EXERCISE OBJECTIVE
Every line below should be set down exactly as it appears.

*** Block opens ***

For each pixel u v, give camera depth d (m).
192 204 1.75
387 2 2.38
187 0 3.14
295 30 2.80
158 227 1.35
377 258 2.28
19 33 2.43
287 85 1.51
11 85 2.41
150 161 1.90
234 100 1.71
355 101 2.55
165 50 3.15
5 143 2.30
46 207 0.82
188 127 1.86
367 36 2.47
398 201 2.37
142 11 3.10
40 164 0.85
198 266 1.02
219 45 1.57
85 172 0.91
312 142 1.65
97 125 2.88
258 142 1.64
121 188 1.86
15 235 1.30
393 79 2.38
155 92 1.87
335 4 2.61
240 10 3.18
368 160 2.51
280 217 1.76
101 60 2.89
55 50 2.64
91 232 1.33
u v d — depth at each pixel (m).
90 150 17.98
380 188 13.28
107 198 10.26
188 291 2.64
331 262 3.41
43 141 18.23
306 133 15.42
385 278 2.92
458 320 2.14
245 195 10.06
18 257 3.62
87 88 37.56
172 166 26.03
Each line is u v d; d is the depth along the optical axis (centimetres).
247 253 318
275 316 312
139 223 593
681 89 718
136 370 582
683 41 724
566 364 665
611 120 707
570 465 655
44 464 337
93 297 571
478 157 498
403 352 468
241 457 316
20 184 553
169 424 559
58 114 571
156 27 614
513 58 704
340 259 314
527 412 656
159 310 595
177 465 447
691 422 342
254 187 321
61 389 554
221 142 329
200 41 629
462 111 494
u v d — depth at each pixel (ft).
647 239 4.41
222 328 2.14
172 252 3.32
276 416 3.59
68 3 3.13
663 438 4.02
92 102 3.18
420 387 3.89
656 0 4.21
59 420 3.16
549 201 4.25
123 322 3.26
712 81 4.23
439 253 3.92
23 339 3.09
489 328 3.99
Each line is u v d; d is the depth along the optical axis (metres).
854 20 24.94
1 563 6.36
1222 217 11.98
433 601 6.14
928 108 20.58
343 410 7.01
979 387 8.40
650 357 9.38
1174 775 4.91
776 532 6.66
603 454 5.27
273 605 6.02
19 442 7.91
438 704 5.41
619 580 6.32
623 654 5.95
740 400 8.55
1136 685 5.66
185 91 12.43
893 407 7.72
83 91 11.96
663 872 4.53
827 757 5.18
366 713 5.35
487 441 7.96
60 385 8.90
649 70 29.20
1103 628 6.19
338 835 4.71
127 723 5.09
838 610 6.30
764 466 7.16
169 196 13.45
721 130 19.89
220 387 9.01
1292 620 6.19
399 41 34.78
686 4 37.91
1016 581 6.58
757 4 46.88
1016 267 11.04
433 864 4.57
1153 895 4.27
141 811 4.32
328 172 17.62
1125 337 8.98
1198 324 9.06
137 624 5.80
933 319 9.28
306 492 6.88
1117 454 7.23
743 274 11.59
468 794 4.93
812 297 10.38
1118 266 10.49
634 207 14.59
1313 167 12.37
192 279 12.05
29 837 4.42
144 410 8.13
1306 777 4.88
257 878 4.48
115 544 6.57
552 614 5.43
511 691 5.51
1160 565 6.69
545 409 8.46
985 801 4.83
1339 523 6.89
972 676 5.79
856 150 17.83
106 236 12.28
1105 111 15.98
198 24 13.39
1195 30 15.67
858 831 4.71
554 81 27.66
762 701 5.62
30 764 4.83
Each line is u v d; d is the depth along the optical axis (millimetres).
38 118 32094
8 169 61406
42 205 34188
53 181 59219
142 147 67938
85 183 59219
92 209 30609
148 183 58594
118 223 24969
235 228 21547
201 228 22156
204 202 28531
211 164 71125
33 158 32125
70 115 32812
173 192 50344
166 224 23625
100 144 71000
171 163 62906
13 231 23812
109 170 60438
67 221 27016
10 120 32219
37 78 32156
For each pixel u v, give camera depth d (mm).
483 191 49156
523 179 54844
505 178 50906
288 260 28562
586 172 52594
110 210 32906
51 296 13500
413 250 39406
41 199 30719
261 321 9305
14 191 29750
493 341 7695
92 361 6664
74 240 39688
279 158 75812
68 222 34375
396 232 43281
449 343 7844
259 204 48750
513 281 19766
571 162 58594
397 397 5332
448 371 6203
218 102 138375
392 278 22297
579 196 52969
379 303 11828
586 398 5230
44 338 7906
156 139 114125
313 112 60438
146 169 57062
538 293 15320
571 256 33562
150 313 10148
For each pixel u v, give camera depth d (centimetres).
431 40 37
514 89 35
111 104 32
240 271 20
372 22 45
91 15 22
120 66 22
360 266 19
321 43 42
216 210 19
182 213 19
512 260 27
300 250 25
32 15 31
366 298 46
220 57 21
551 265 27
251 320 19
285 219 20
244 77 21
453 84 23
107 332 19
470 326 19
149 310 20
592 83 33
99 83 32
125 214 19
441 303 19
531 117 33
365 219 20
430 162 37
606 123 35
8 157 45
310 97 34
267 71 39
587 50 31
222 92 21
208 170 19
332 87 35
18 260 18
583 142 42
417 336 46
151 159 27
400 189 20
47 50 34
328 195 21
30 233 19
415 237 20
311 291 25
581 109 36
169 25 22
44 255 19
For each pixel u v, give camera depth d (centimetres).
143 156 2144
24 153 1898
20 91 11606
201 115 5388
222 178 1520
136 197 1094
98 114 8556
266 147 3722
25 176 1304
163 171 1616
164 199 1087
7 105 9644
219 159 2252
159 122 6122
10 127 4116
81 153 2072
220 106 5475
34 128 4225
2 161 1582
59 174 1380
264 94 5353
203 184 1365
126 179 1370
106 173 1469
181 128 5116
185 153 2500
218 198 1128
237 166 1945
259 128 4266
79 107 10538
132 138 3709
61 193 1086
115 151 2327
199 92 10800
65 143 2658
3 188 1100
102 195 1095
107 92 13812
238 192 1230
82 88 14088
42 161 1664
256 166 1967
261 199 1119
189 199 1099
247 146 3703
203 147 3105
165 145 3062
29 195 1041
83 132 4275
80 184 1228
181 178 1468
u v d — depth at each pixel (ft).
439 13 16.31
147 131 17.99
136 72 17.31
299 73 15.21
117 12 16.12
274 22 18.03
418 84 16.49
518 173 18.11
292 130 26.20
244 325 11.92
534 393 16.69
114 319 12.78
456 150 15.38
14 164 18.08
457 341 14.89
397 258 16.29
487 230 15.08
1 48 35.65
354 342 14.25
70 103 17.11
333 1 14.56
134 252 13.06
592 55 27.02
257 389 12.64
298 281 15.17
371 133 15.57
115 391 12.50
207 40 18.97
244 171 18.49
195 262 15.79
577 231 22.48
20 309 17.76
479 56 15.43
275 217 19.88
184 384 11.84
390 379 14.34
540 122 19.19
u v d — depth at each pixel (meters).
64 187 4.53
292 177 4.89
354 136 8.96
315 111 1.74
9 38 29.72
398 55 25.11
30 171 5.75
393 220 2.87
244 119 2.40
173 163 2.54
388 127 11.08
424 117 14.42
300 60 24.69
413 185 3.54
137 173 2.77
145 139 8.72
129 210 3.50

*** Block closes ***

COMPLETED EXERCISE
For each pixel u v, give camera depth d (m).
192 204 1.75
387 2 2.38
187 0 3.14
295 30 2.80
158 227 1.35
377 258 2.28
19 33 2.43
287 85 1.51
11 85 2.41
150 161 1.90
234 100 1.71
355 101 2.55
165 50 3.15
5 143 2.30
46 207 0.82
188 127 1.86
367 36 2.47
398 201 2.37
142 11 3.10
40 164 0.85
198 266 1.02
219 45 1.57
85 172 0.91
312 142 1.65
97 125 2.88
258 142 1.64
121 188 1.86
15 235 1.30
393 79 2.38
155 92 1.87
335 4 2.61
240 10 3.18
368 160 2.51
280 217 1.76
101 60 2.89
55 50 2.64
91 232 1.33
u v d — depth at each pixel (m).
90 150 17.98
380 188 13.28
107 198 10.26
188 291 2.64
331 262 3.41
43 141 18.23
306 133 15.42
385 278 2.92
458 320 2.14
245 195 10.06
18 257 3.62
87 88 37.56
172 166 26.03
Each line is u v d; d is the depth along the optical axis (centimetres).
247 253 318
275 316 312
139 223 593
681 89 718
136 370 582
683 41 724
566 364 665
611 120 707
570 465 655
44 464 337
93 297 571
478 157 498
403 352 468
241 457 316
20 184 553
169 424 559
58 114 571
156 27 614
513 58 704
340 259 314
527 412 656
159 310 595
177 465 447
691 422 342
254 187 321
61 389 554
221 142 329
200 41 629
462 111 494
u v d — depth at each pixel (ft).
647 239 4.41
222 328 2.14
172 252 3.32
276 416 3.59
68 3 3.13
663 438 4.02
92 102 3.18
420 387 3.89
656 0 4.21
59 420 3.16
549 201 4.25
123 322 3.26
712 81 4.23
439 253 3.92
23 339 3.09
489 328 3.99
Each line is u v d; d is the depth along the optical axis (metres).
854 20 24.94
1 563 6.36
1222 217 11.98
433 601 6.14
928 108 20.58
343 410 7.01
979 387 8.40
650 357 9.38
1174 775 4.91
776 532 6.66
603 454 5.27
273 605 6.02
19 442 7.91
438 704 5.41
619 580 6.32
623 654 5.95
740 400 8.55
1136 685 5.66
185 91 12.43
893 407 7.72
83 91 11.96
663 872 4.53
827 757 5.18
366 713 5.35
487 441 7.96
60 385 8.90
649 70 29.20
1103 628 6.19
338 835 4.71
127 723 5.09
838 610 6.30
764 466 7.16
169 196 13.45
721 130 19.89
220 387 9.01
1292 620 6.19
399 41 34.78
686 4 37.91
1016 581 6.58
757 4 46.88
1016 267 11.04
433 864 4.57
1153 895 4.27
141 811 4.32
328 172 17.62
1125 337 8.98
1198 324 9.06
137 624 5.80
933 319 9.28
306 492 6.88
1117 454 7.23
743 274 11.59
468 794 4.93
812 297 10.38
1118 266 10.49
634 207 14.59
1313 167 12.37
192 279 12.05
29 837 4.42
144 410 8.13
1306 777 4.88
257 878 4.48
115 544 6.57
552 614 5.43
511 691 5.51
1160 565 6.69
545 409 8.46
985 801 4.83
1339 523 6.89
972 676 5.79
856 150 17.83
106 236 12.28
1105 111 15.98
198 24 13.39
1195 30 15.67
858 831 4.71
554 81 27.66
762 701 5.62
30 764 4.83
Each line is u v d; d is the depth along the optical axis (millimetres).
38 118 32094
8 169 61406
42 205 34188
53 181 59219
142 147 67938
85 183 59219
92 209 30609
148 183 58594
118 223 24969
235 228 21547
201 228 22156
204 202 28531
211 164 71125
33 158 32125
70 115 32812
173 192 50344
166 224 23625
100 144 71000
171 163 62906
13 231 23812
109 170 60438
67 221 27016
10 120 32219
37 78 32156
For each pixel u v, give camera depth d (mm).
483 191 49156
523 179 54844
505 178 50906
288 260 28562
586 172 52594
110 210 32906
51 296 13500
413 250 39406
41 199 30719
261 321 9305
14 191 29750
493 341 7695
92 361 6664
74 240 39688
279 158 75812
68 222 34375
396 232 43281
449 343 7844
259 204 48750
513 281 19766
571 162 58594
397 397 5332
448 371 6203
218 102 138375
392 278 22297
579 196 52969
379 303 11828
586 398 5230
44 338 7906
156 139 114125
313 112 60438
146 169 57062
538 293 15320
571 256 33562
150 313 10148
For each pixel u v, give camera depth d (centimetres).
431 40 37
514 89 35
111 104 32
240 271 20
372 22 45
91 15 22
120 66 22
360 266 19
321 43 42
216 210 19
182 213 19
512 260 27
300 250 25
32 15 31
366 298 46
220 57 21
551 265 27
251 320 19
285 219 20
244 77 21
453 84 23
107 332 19
470 326 19
149 310 20
592 83 33
99 83 32
125 214 19
441 303 19
531 117 33
365 219 20
430 162 37
606 123 35
8 157 45
310 97 34
267 71 39
587 50 31
222 92 21
208 170 19
332 87 35
18 260 18
583 142 42
417 336 46
151 159 27
400 189 20
47 50 34
328 195 21
30 233 19
415 237 20
311 291 25
581 109 36
169 25 22
44 255 19
For each pixel u v, give camera depth d (centimetres).
143 156 2144
24 153 1898
20 91 11606
201 115 5388
222 178 1520
136 197 1094
98 114 8556
266 147 3722
25 176 1304
163 171 1616
164 199 1087
7 105 9644
219 159 2252
159 122 6122
10 127 4116
81 153 2072
220 106 5475
34 128 4225
2 161 1582
59 174 1380
264 94 5353
203 184 1365
126 179 1370
106 173 1469
181 128 5116
185 153 2500
218 198 1128
237 166 1945
259 128 4266
79 107 10538
132 138 3709
61 193 1086
115 151 2327
199 92 10800
65 143 2658
3 188 1100
102 195 1095
107 92 13812
238 192 1230
82 88 14088
42 161 1664
256 166 1967
261 199 1119
189 199 1099
247 146 3703
203 147 3105
165 145 3062
29 195 1041
83 132 4275
80 184 1228
181 178 1468
u v d — depth at each pixel (ft).
439 13 16.31
147 131 17.99
136 72 17.31
299 73 15.21
117 12 16.12
274 22 18.03
418 84 16.49
518 173 18.11
292 130 26.20
244 325 11.92
534 393 16.69
114 319 12.78
456 150 15.38
14 164 18.08
457 341 14.89
397 258 16.29
487 230 15.08
1 48 35.65
354 342 14.25
70 103 17.11
333 1 14.56
134 252 13.06
592 55 27.02
257 389 12.64
298 281 15.17
371 133 15.57
115 391 12.50
207 40 18.97
244 171 18.49
195 262 15.79
577 231 22.48
20 309 17.76
479 56 15.43
275 217 19.88
184 384 11.84
390 379 14.34
540 122 19.19
u v d — depth at each pixel (meters).
64 187 4.53
292 177 4.89
354 136 8.96
315 111 1.74
9 38 29.72
398 55 25.11
30 171 5.75
393 220 2.87
244 119 2.40
173 163 2.54
388 127 11.08
424 117 14.42
300 60 24.69
413 185 3.54
137 173 2.77
145 139 8.72
129 210 3.50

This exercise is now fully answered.